— Job —
All records are to be reproduced verbatim, with images omitted.

— Provided data —
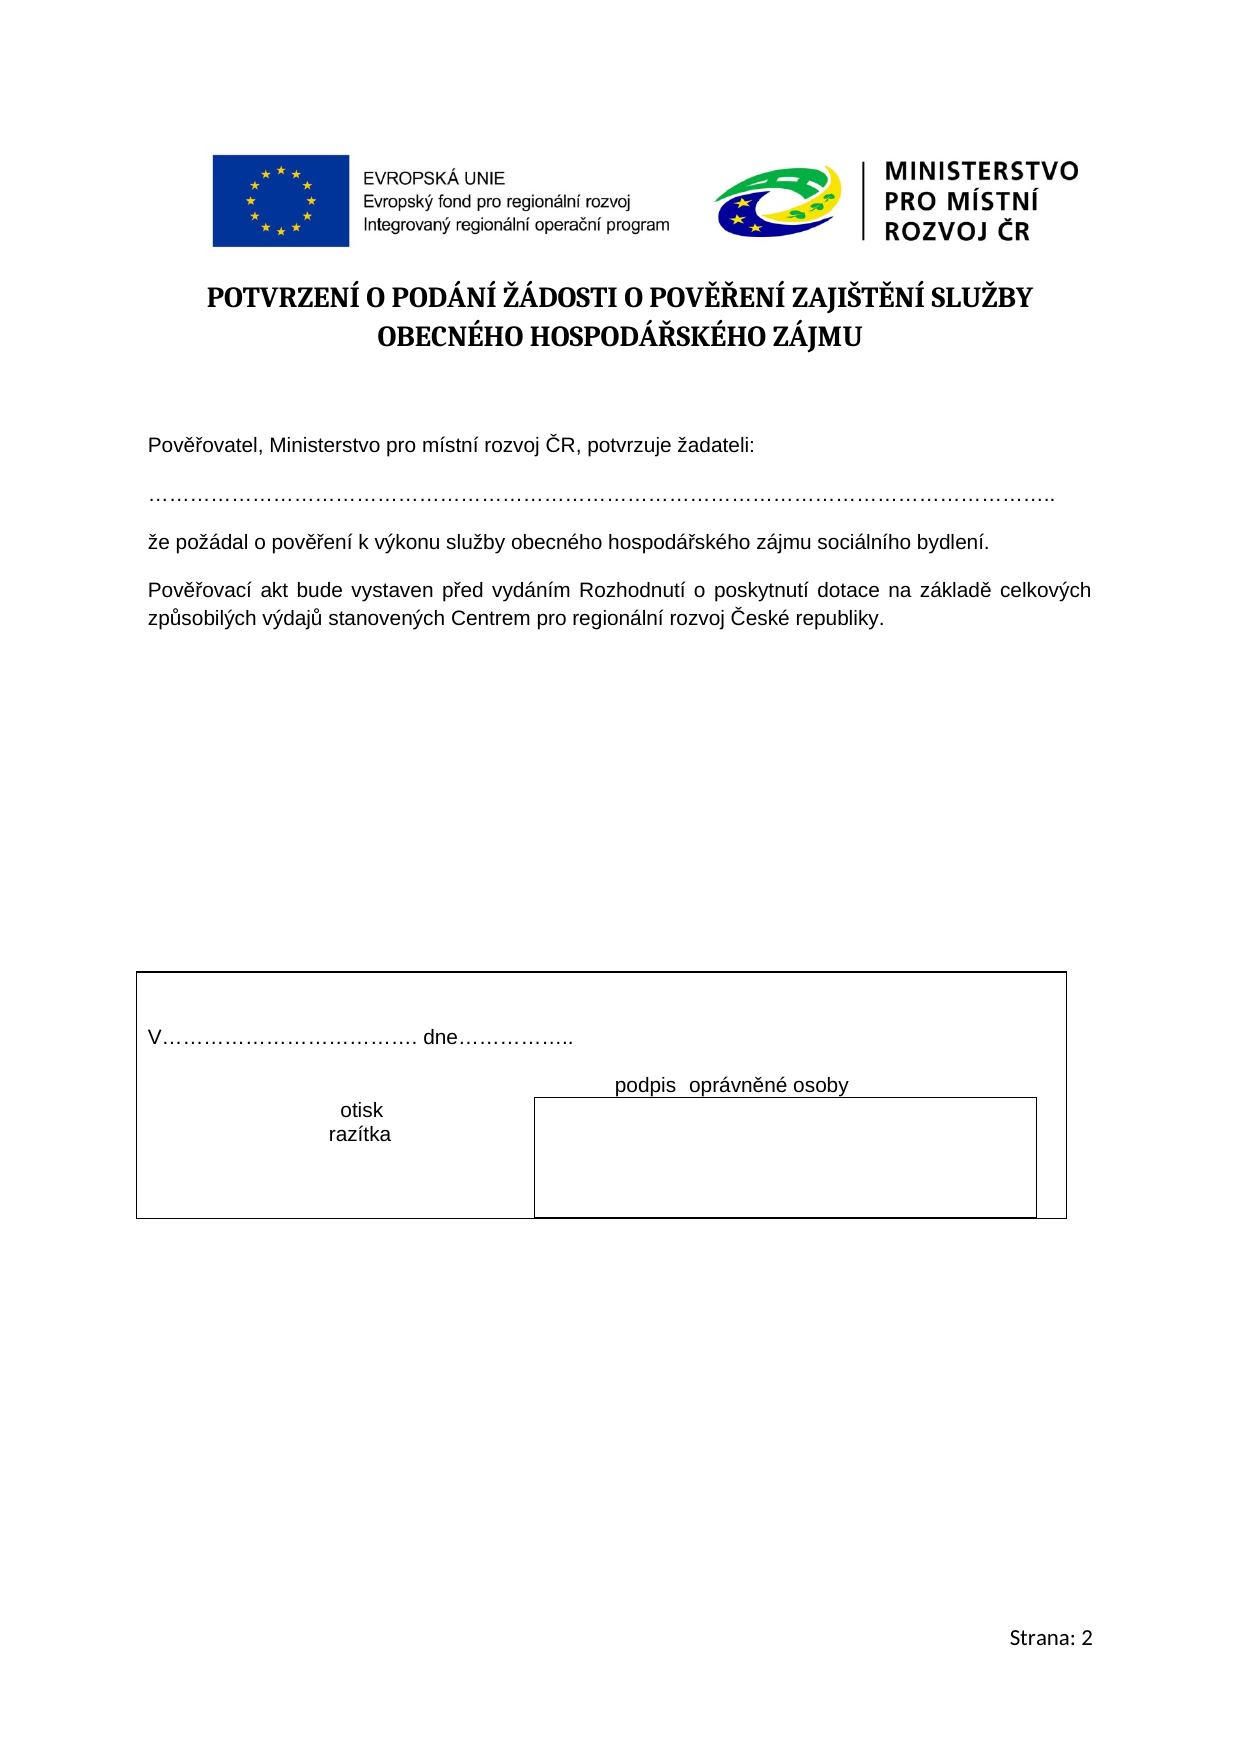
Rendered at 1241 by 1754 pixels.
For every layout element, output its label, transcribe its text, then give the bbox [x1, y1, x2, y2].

text POTVRZENÍ O PODÁNÍ ŽÁDOSTI O POVĚŘENÍ ZAJIŠTĚNÍ SLUŽBY OBECNÉHO HOSPODÁŘSKÉHO ZÁJMU [148, 148, 1093, 353]
text Pověřovatel, Ministerstvo pro místní rozvoj ČR, potvrzuje žadateli: [148, 433, 1093, 457]
text Pověřovací akt bude vystaven před vydáním Rozhodnutí o poskytnutí dotace na základě celkových způsobilých výdajů stanovených Centrem pro regionální rozvoj České republiky. [148, 578, 1093, 629]
text že požádal o pověření k výkonu služby obecného hospodářského zájmu sociálního bydlení. [148, 530, 1093, 554]
text ………………………………………………………………………………………………………………….. [148, 481, 1093, 505]
table_header V………………………………. dne…………….. podpis oprávněné osoby [137, 973, 1066, 1218]
picture [182, 123, 1108, 277]
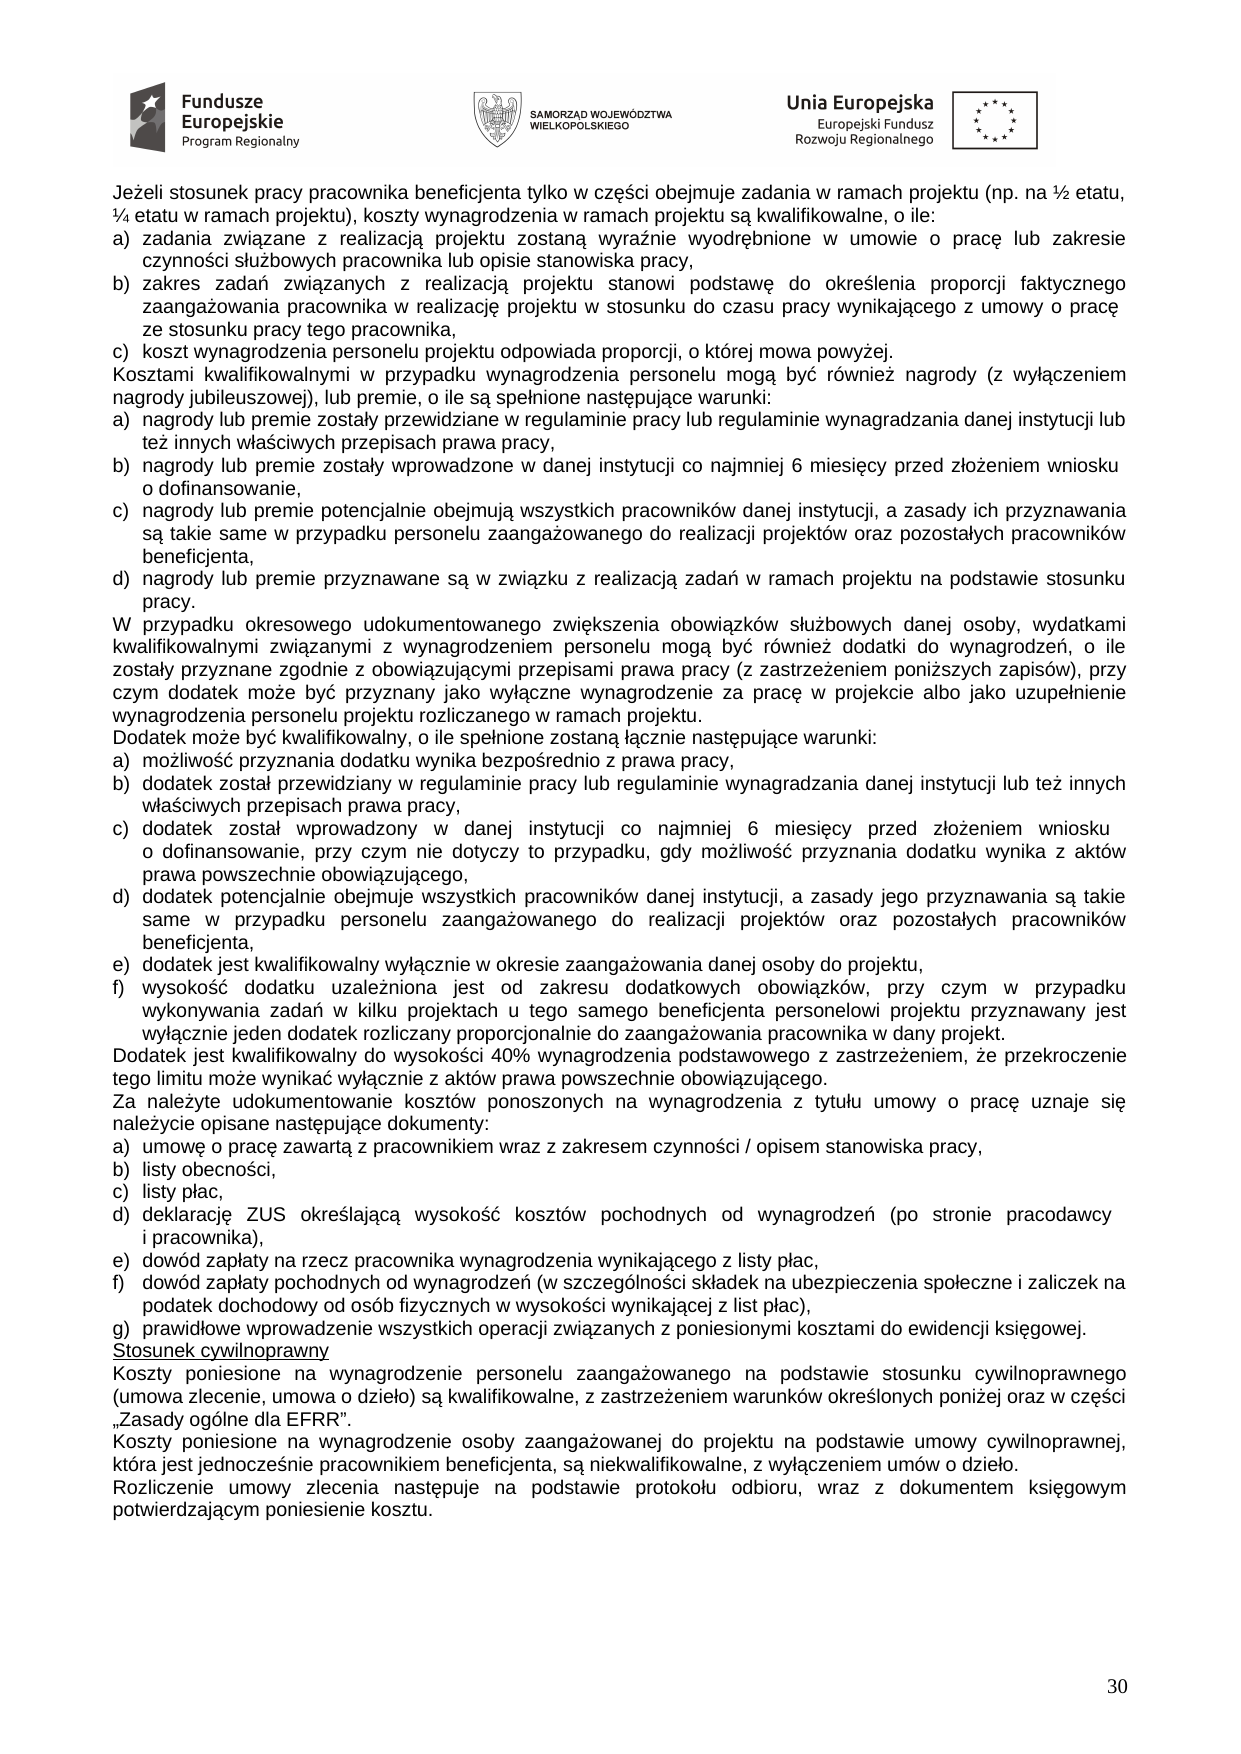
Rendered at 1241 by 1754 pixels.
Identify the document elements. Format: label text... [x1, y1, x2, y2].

text W przypadku okresowego udokumentowanego zwiększenia obowiązków służbowych danej osoby, wydatkami kwalifikowalnymi związanymi z wynagrodzeniem personelu mogą być również dodatki do wynagrodzeń, o ile zostały przyznane zgodnie z obowiązującymi przepisami prawa pracy (z zastrzeżeniem poniższych zapisów), przy czym dodatek może być przyznany jako wyłączne wynagrodzenie za pracę w projekcie albo jako uzupełnienie wynagrodzenia personelu projektu rozliczanego w ramach projektu. [112, 613, 1128, 726]
list dowód zapłaty na rzecz pracownika wynagrodzenia wynikającego z listy płac, [112, 1248, 1128, 1271]
text Kosztami kwalifikowalnymi w przypadku wynagrodzenia personelu mogą być również nagrody (z wyłączeniem nagrody jubileuszowej), lub premie, o ile są spełnione następujące warunki: [112, 363, 1128, 408]
list dodatek został przewidziany w regulaminie pracy lub regulaminie wynagradzania danej instytucji lub też innych właściwych przepisach prawa pracy, [112, 772, 1128, 817]
list nagrody lub premie zostały przewidziane w regulaminie pracy lub regulaminie wynagradzania danej instytucji lub też innych właściwych przepisach prawa pracy, [112, 408, 1128, 454]
list dowód zapłaty pochodnych od wynagrodzeń (w szczególności składek na ubezpieczenia społeczne i zaliczek na podatek dochodowy od osób fizycznych w wysokości wynikającej z list płac), [112, 1271, 1128, 1317]
text Stosunek cywilnoprawny [112, 1339, 1128, 1362]
text Koszty poniesione na wynagrodzenie osoby zaangażowanej do projektu na podstawie umowy cywilnoprawnej, która jest jednocześnie pracownikiem beneficjenta, są niekwalifikowalne, z wyłączeniem umów o dzieło. [112, 1430, 1128, 1476]
list nagrody lub premie przyznawane są w związku z realizacją zadań w ramach projektu na podstawie stosunku pracy. [112, 567, 1128, 613]
list zakres zadań związanych z realizacją projektu stanowi podstawę do określenia proporcji faktycznego zaangażowania pracownika w realizację projektu w stosunku do czasu pracy wynikającego z umowy o pracę ze stosunku pracy tego pracownika, [112, 272, 1128, 340]
list listy płac, [112, 1180, 1128, 1203]
text Koszty poniesione na wynagrodzenie personelu zaangażowanego na podstawie stosunku cywilnoprawnego (umowa zlecenie, umowa o dzieło) są kwalifikowalne, z zastrzeżeniem warunków określonych poniżej oraz w części „Zasady ogólne dla EFRR”. [112, 1362, 1128, 1430]
list deklarację ZUS określającą wysokość kosztów pochodnych od wynagrodzeń (po stronie pracodawcy i pracownika), [112, 1203, 1128, 1248]
list dodatek jest kwalifikowalny wyłącznie w okresie zaangażowania danej osoby do projektu, [112, 953, 1128, 976]
list prawidłowe wprowadzenie wszystkich operacji związanych z poniesionymi kosztami do ewidencji księgowej. [112, 1317, 1128, 1339]
list nagrody lub premie zostały wprowadzone w danej instytucji co najmniej 6 miesięcy przed złożeniem wniosku o dofinansowanie, [112, 454, 1128, 499]
text Za należyte udokumentowanie kosztów ponoszonych na wynagrodzenia z tytułu umowy o pracę uznaje się należycie opisane następujące dokumenty: [112, 1089, 1128, 1135]
list zadania związane z realizacją projektu zostaną wyraźnie wyodrębnione w umowie o pracę lub zakresie czynności służbowych pracownika lub opisie stanowiska pracy, [112, 227, 1128, 272]
list możliwość przyznania dodatku wynika bezpośrednio z prawa pracy, [112, 749, 1128, 772]
text Dodatek może być kwalifikowalny, o ile spełnione zostaną łącznie następujące warunki: [112, 726, 1128, 749]
text Jeżeli stosunek pracy pracownika beneficjenta tylko w części obejmuje zadania w ramach projektu (np. na ½ etatu, ¼ etatu w ramach projektu), koszty wynagrodzenia w ramach projektu są kwalifikowalne, o ile: [112, 181, 1128, 227]
list wysokość dodatku uzależniona jest od zakresu dodatkowych obowiązków, przy czym w przypadku wykonywania zadań w kilku projektach u tego samego beneficjenta personelowi projektu przyznawany jest wyłącznie jeden dodatek rozliczany proporcjonalnie do zaangażowania pracownika w dany projekt. [112, 976, 1128, 1044]
list listy obecności, [112, 1158, 1128, 1180]
text Dodatek jest kwalifikowalny do wysokości 40% wynagrodzenia podstawowego z zastrzeżeniem, że przekroczenie tego limitu może wynikać wyłącznie z aktów prawa powszechnie obowiązującego. [112, 1044, 1128, 1089]
text Rozliczenie umowy zlecenia następuje na podstawie protokołu odbioru, wraz z dokumentem księgowym potwierdzającym poniesienie kosztu. [112, 1476, 1128, 1521]
list dodatek potencjalnie obejmuje wszystkich pracowników danej instytucji, a zasady jego przyznawania są takie same w przypadku personelu zaangażowanego do realizacji projektów oraz pozostałych pracowników beneficjenta, [112, 885, 1128, 953]
list koszt wynagrodzenia personelu projektu odpowiada proporcji, o której mowa powyżej. [112, 340, 1128, 363]
picture [112, 73, 1056, 167]
list dodatek został wprowadzony w danej instytucji co najmniej 6 miesięcy przed złożeniem wniosku o dofinansowanie, przy czym nie dotyczy to przypadku, gdy możliwość przyznania dodatku wynika z aktów prawa powszechnie obowiązującego, [112, 817, 1128, 885]
list nagrody lub premie potencjalnie obejmują wszystkich pracowników danej instytucji, a zasady ich przyznawania są takie same w przypadku personelu zaangażowanego do realizacji projektów oraz pozostałych pracowników beneficjenta, [112, 499, 1128, 567]
list umowę o pracę zawartą z pracownikiem wraz z zakresem czynności / opisem stanowiska pracy, [112, 1135, 1128, 1158]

— Response area —
Rendered at 1241 by 1754 pixels.
For every layout element, output its label, transcribe its text, then give the bbox [x1, y1, x2, y2].

text POTVRZENÍ O PODÁNÍ ŽÁDOSTI O POVĚŘENÍ ZAJIŠTĚNÍ SLUŽBY OBECNÉHO HOSPODÁŘSKÉHO ZÁJMU [148, 148, 1093, 353]
text Pověřovatel, Ministerstvo pro místní rozvoj ČR, potvrzuje žadateli: [148, 433, 1093, 457]
text Pověřovací akt bude vystaven před vydáním Rozhodnutí o poskytnutí dotace na základě celkových způsobilých výdajů stanovených Centrem pro regionální rozvoj České republiky. [148, 578, 1093, 629]
text že požádal o pověření k výkonu služby obecného hospodářského zájmu sociálního bydlení. [148, 530, 1093, 554]
text ………………………………………………………………………………………………………………….. [148, 481, 1093, 505]
table_header V………………………………. dne…………….. podpis oprávněné osoby [137, 973, 1066, 1218]
picture [182, 123, 1108, 277]
Rendered at 1241 by 1754 pixels.
Identify the document elements. Format: label text... [x1, y1, x2, y2].

text W przypadku okresowego udokumentowanego zwiększenia obowiązków służbowych danej osoby, wydatkami kwalifikowalnymi związanymi z wynagrodzeniem personelu mogą być również dodatki do wynagrodzeń, o ile zostały przyznane zgodnie z obowiązującymi przepisami prawa pracy (z zastrzeżeniem poniższych zapisów), przy czym dodatek może być przyznany jako wyłączne wynagrodzenie za pracę w projekcie albo jako uzupełnienie wynagrodzenia personelu projektu rozliczanego w ramach projektu. [112, 613, 1128, 726]
list dowód zapłaty na rzecz pracownika wynagrodzenia wynikającego z listy płac, [112, 1248, 1128, 1271]
text Kosztami kwalifikowalnymi w przypadku wynagrodzenia personelu mogą być również nagrody (z wyłączeniem nagrody jubileuszowej), lub premie, o ile są spełnione następujące warunki: [112, 363, 1128, 408]
list dodatek został przewidziany w regulaminie pracy lub regulaminie wynagradzania danej instytucji lub też innych właściwych przepisach prawa pracy, [112, 772, 1128, 817]
list nagrody lub premie zostały przewidziane w regulaminie pracy lub regulaminie wynagradzania danej instytucji lub też innych właściwych przepisach prawa pracy, [112, 408, 1128, 454]
list dowód zapłaty pochodnych od wynagrodzeń (w szczególności składek na ubezpieczenia społeczne i zaliczek na podatek dochodowy od osób fizycznych w wysokości wynikającej z list płac), [112, 1271, 1128, 1317]
text Stosunek cywilnoprawny [112, 1339, 1128, 1362]
text Koszty poniesione na wynagrodzenie osoby zaangażowanej do projektu na podstawie umowy cywilnoprawnej, która jest jednocześnie pracownikiem beneficjenta, są niekwalifikowalne, z wyłączeniem umów o dzieło. [112, 1430, 1128, 1476]
list nagrody lub premie przyznawane są w związku z realizacją zadań w ramach projektu na podstawie stosunku pracy. [112, 567, 1128, 613]
list zakres zadań związanych z realizacją projektu stanowi podstawę do określenia proporcji faktycznego zaangażowania pracownika w realizację projektu w stosunku do czasu pracy wynikającego z umowy o pracę ze stosunku pracy tego pracownika, [112, 272, 1128, 340]
list listy płac, [112, 1180, 1128, 1203]
text Koszty poniesione na wynagrodzenie personelu zaangażowanego na podstawie stosunku cywilnoprawnego (umowa zlecenie, umowa o dzieło) są kwalifikowalne, z zastrzeżeniem warunków określonych poniżej oraz w części „Zasady ogólne dla EFRR”. [112, 1362, 1128, 1430]
list deklarację ZUS określającą wysokość kosztów pochodnych od wynagrodzeń (po stronie pracodawcy i pracownika), [112, 1203, 1128, 1248]
list dodatek jest kwalifikowalny wyłącznie w okresie zaangażowania danej osoby do projektu, [112, 953, 1128, 976]
list prawidłowe wprowadzenie wszystkich operacji związanych z poniesionymi kosztami do ewidencji księgowej. [112, 1317, 1128, 1339]
list nagrody lub premie zostały wprowadzone w danej instytucji co najmniej 6 miesięcy przed złożeniem wniosku o dofinansowanie, [112, 454, 1128, 499]
text Za należyte udokumentowanie kosztów ponoszonych na wynagrodzenia z tytułu umowy o pracę uznaje się należycie opisane następujące dokumenty: [112, 1089, 1128, 1135]
list zadania związane z realizacją projektu zostaną wyraźnie wyodrębnione w umowie o pracę lub zakresie czynności służbowych pracownika lub opisie stanowiska pracy, [112, 227, 1128, 272]
list możliwość przyznania dodatku wynika bezpośrednio z prawa pracy, [112, 749, 1128, 772]
text Dodatek może być kwalifikowalny, o ile spełnione zostaną łącznie następujące warunki: [112, 726, 1128, 749]
text Jeżeli stosunek pracy pracownika beneficjenta tylko w części obejmuje zadania w ramach projektu (np. na ½ etatu, ¼ etatu w ramach projektu), koszty wynagrodzenia w ramach projektu są kwalifikowalne, o ile: [112, 181, 1128, 227]
list wysokość dodatku uzależniona jest od zakresu dodatkowych obowiązków, przy czym w przypadku wykonywania zadań w kilku projektach u tego samego beneficjenta personelowi projektu przyznawany jest wyłącznie jeden dodatek rozliczany proporcjonalnie do zaangażowania pracownika w dany projekt. [112, 976, 1128, 1044]
list listy obecności, [112, 1158, 1128, 1180]
text Dodatek jest kwalifikowalny do wysokości 40% wynagrodzenia podstawowego z zastrzeżeniem, że przekroczenie tego limitu może wynikać wyłącznie z aktów prawa powszechnie obowiązującego. [112, 1044, 1128, 1089]
text Rozliczenie umowy zlecenia następuje na podstawie protokołu odbioru, wraz z dokumentem księgowym potwierdzającym poniesienie kosztu. [112, 1476, 1128, 1521]
list dodatek potencjalnie obejmuje wszystkich pracowników danej instytucji, a zasady jego przyznawania są takie same w przypadku personelu zaangażowanego do realizacji projektów oraz pozostałych pracowników beneficjenta, [112, 885, 1128, 953]
list koszt wynagrodzenia personelu projektu odpowiada proporcji, o której mowa powyżej. [112, 340, 1128, 363]
picture [112, 73, 1056, 167]
list dodatek został wprowadzony w danej instytucji co najmniej 6 miesięcy przed złożeniem wniosku o dofinansowanie, przy czym nie dotyczy to przypadku, gdy możliwość przyznania dodatku wynika z aktów prawa powszechnie obowiązującego, [112, 817, 1128, 885]
list nagrody lub premie potencjalnie obejmują wszystkich pracowników danej instytucji, a zasady ich przyznawania są takie same w przypadku personelu zaangażowanego do realizacji projektów oraz pozostałych pracowników beneficjenta, [112, 499, 1128, 567]
list umowę o pracę zawartą z pracownikiem wraz z zakresem czynności / opisem stanowiska pracy, [112, 1135, 1128, 1158]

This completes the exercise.